Historic North Beach (Columbus Ave. at Broadway St., San Francisco) has some of the city's best coffee, bookstores, and Italian food, and has become famous as the former hangout of Beat writers. Don't miss the legendary City Lights Bookstore and the Beat Museum. When the weather is nice, get a treat from Stella Pastry, Z Cioccolato, or Caffe Trieste (supposedly the first espresso vendor on the West Coast) and relax in Washington Square Park, or make the trek up to Coit Tower, atop Telegraph Hill, for panoramic views of the city.
For the past fifteen years or so, the once entirely Latino Mission (Mission St., San Francisco) neighborhood has been the place for nightlife, eclectic cuisine, and unique shopping. The Mission is also home to the city's oldest building, Mission Dolores, which was founded in the 1770s. Every weekend you'll see Dolores Park crowded with picknickers, hula hoopers, musicians, and drinkers enjoying the sunshine and sublime city views. Join the line around the block for an ice cream cone from Birite Creamery, or stop by the Revolution Café for good food and sangria. Nearby, Ritual Coffee makes some of the best espresso in the city, and very unusual shopping awaits at 826 Valencia (a pirate store), Paxton Gate (a garden and taxidermy shop), Aquarius Records, and Needles and Pens (an artist collective). For good cheap entertainment, check out the Elbo Room or Amnesia, or choose from dozens of hole-in-the-wall bars. Among the many Mexican restaurants, Puerto Alegre is probably the most popular — good luck finding a seat.

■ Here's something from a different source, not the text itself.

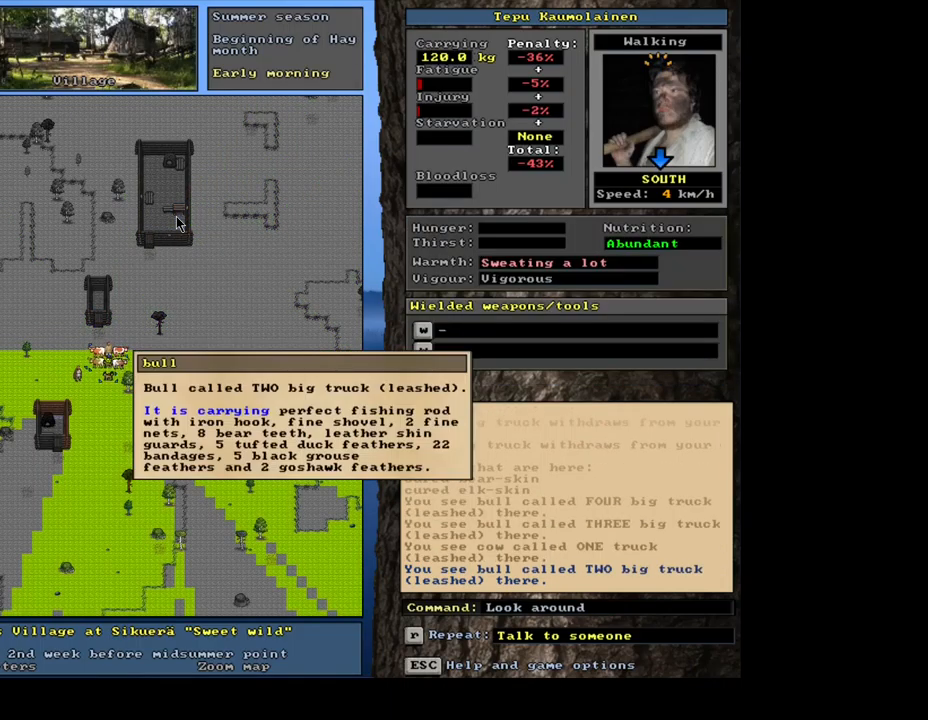
{"keys": ["p"], "mouse": [], "events": [[17, "escape", "down"], [117, "escape", "up"], [200, "escape", "down"], [284, "escape", "up"], [500, "p", "down"]]}
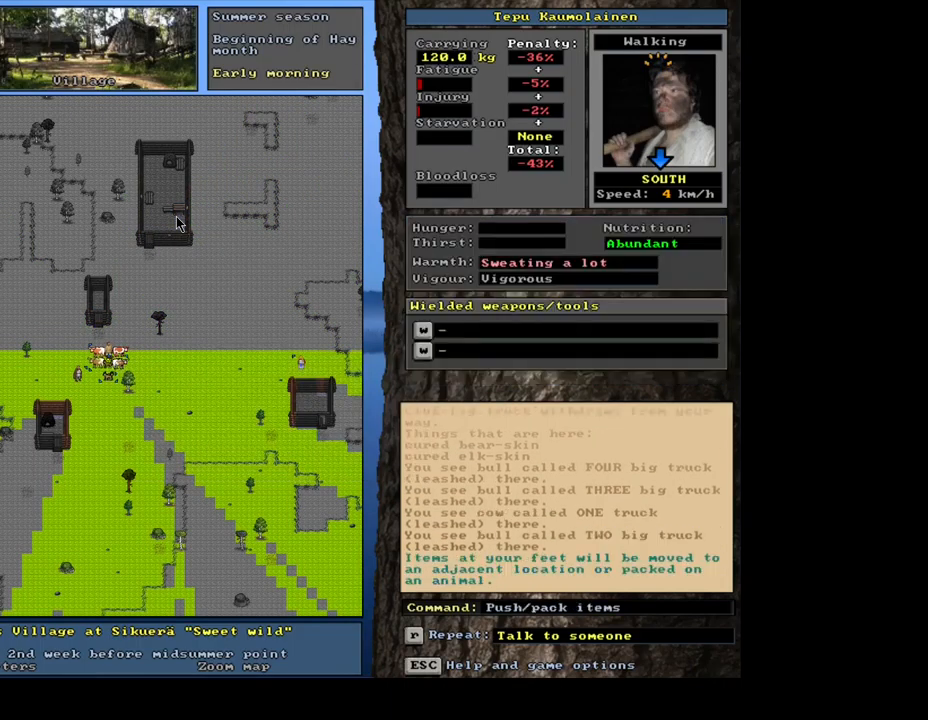
{"keys": [], "mouse": [], "events": [[134, "p", "up"], [217, "num3", "down"], [317, "num3", "up"]]}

Five dollars gets you a seat on a roller-coaster-esque cable car ride (starts at Powell St. at Market St., San Francisco, SFCableCar.com) up and down the city's steepest hills, and connections to Union Square and Fisherman's Wharf.
The first West Coast museum dedicated solely to 20th-century art, SFMOMA (151 Third St., San Francisco, SFMOMA.org) recently opened its long-awaited Rooftop Garden, a sculpture-filled aerie that merits a visit on its own.